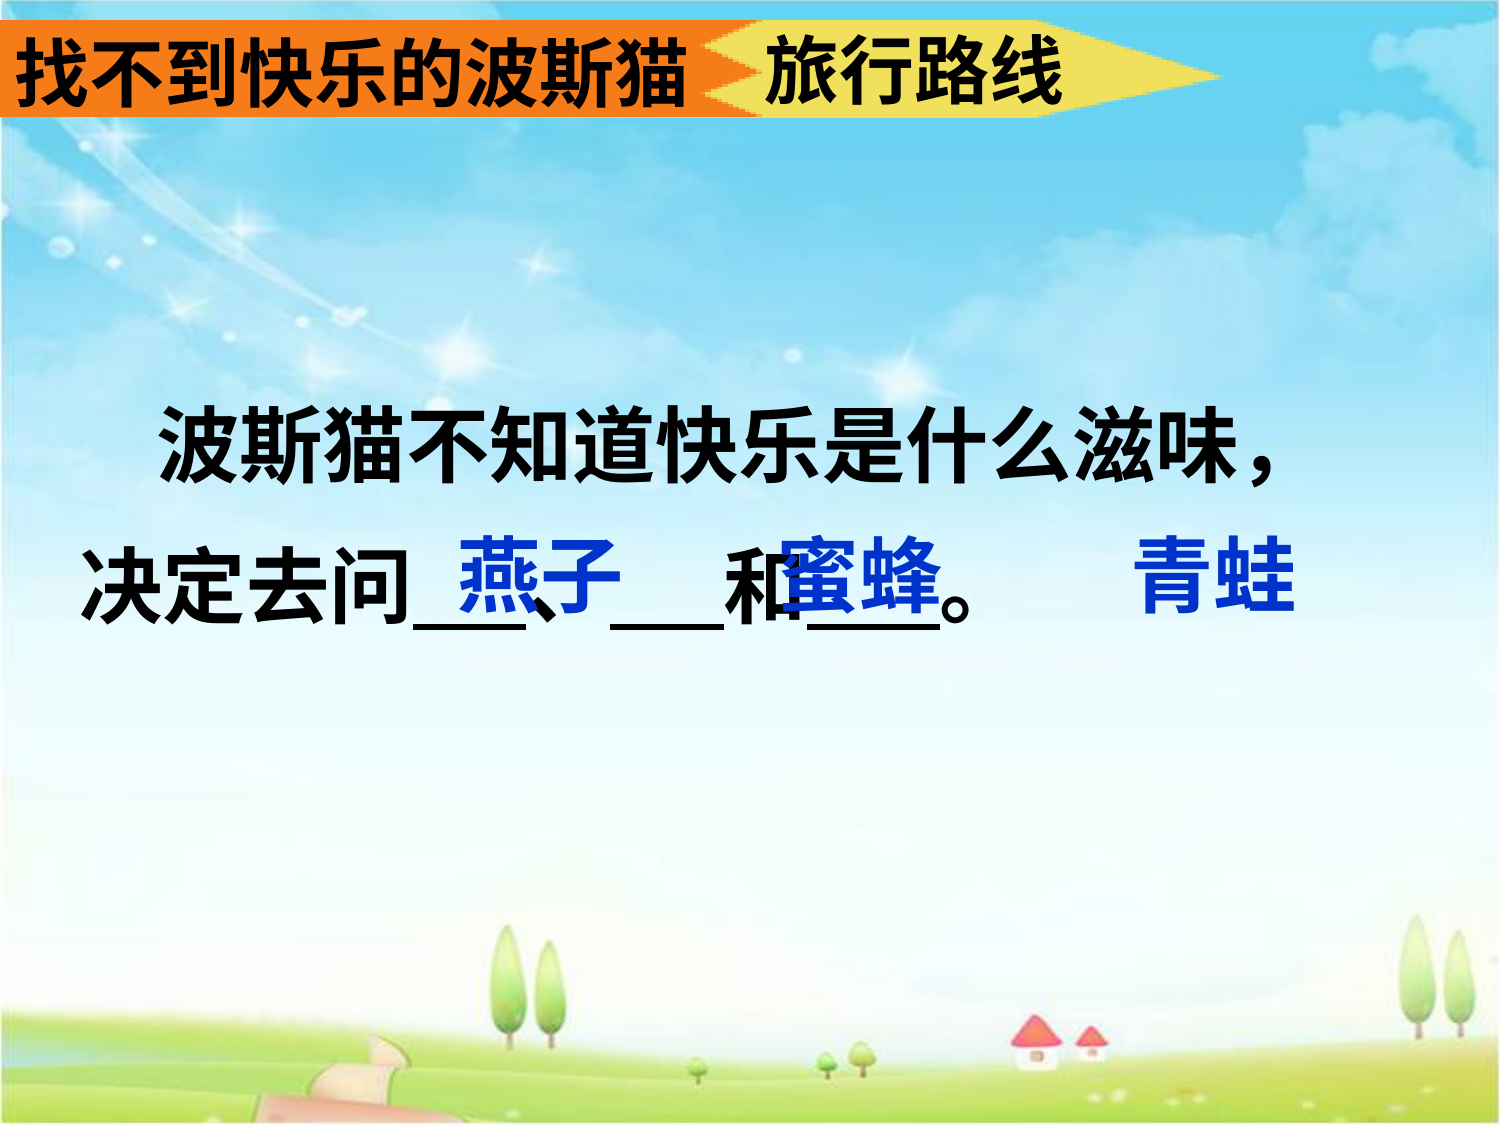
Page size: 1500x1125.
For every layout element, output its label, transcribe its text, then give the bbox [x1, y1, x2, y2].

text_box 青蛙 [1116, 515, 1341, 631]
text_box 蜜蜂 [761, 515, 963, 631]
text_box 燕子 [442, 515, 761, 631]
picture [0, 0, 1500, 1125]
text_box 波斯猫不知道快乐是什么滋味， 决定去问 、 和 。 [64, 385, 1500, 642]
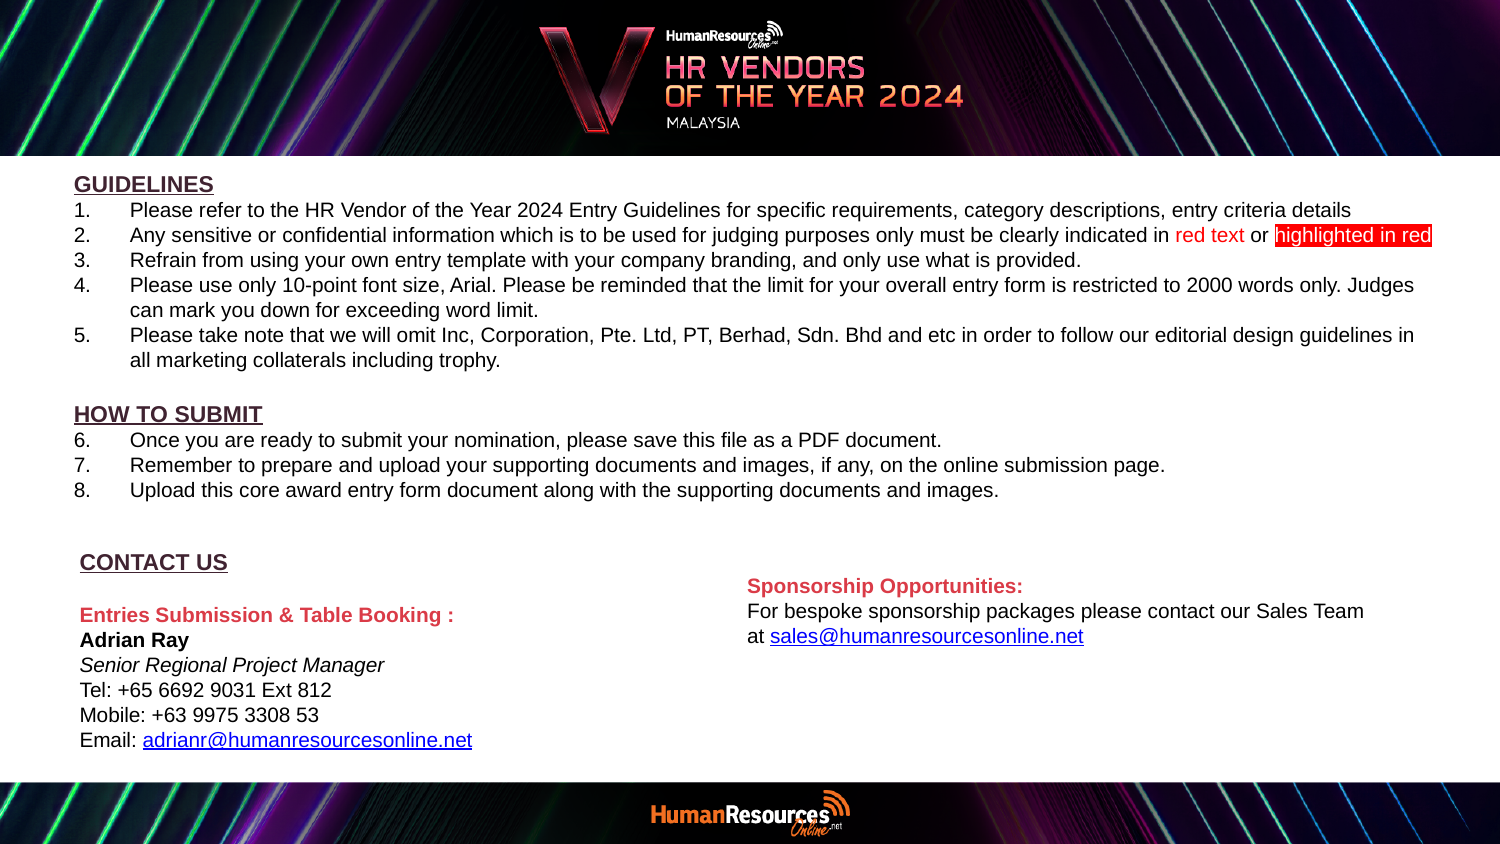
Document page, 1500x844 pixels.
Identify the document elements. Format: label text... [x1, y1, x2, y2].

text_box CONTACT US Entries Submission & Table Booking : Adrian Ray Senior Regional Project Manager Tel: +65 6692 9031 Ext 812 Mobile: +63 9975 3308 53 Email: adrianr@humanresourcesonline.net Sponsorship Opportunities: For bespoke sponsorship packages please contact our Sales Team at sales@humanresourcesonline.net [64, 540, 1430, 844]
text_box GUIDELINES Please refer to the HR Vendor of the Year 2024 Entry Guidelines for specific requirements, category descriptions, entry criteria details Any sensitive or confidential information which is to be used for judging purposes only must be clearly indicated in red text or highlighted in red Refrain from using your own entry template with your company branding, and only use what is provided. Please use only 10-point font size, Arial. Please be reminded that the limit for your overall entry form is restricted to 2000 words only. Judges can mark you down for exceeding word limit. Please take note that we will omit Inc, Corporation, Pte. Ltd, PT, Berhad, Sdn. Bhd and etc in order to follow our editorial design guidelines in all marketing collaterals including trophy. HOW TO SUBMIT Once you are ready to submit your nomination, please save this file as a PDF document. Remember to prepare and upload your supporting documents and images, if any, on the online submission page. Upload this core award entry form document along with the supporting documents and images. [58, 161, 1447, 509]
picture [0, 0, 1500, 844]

-*-

WORK TASK:
Please reproduce, word for word, every line from the first line of the records above through the line containing "Document page, 1500x844 pixels.", and leave out the pictures.

EXERCISE ANSWER:
Page size: 1500x1125.
For every layout element, output its label, transcribe its text, then give the bbox [x1, y1, x2, y2].

text_box 青蛙 [1116, 515, 1341, 631]
text_box 蜜蜂 [761, 515, 963, 631]
text_box 燕子 [442, 515, 761, 631]
picture [0, 0, 1500, 1125]
text_box 波斯猫不知道快乐是什么滋味， 决定去问 、 和 。 [64, 385, 1500, 642]
Document page, 1500x844 pixels.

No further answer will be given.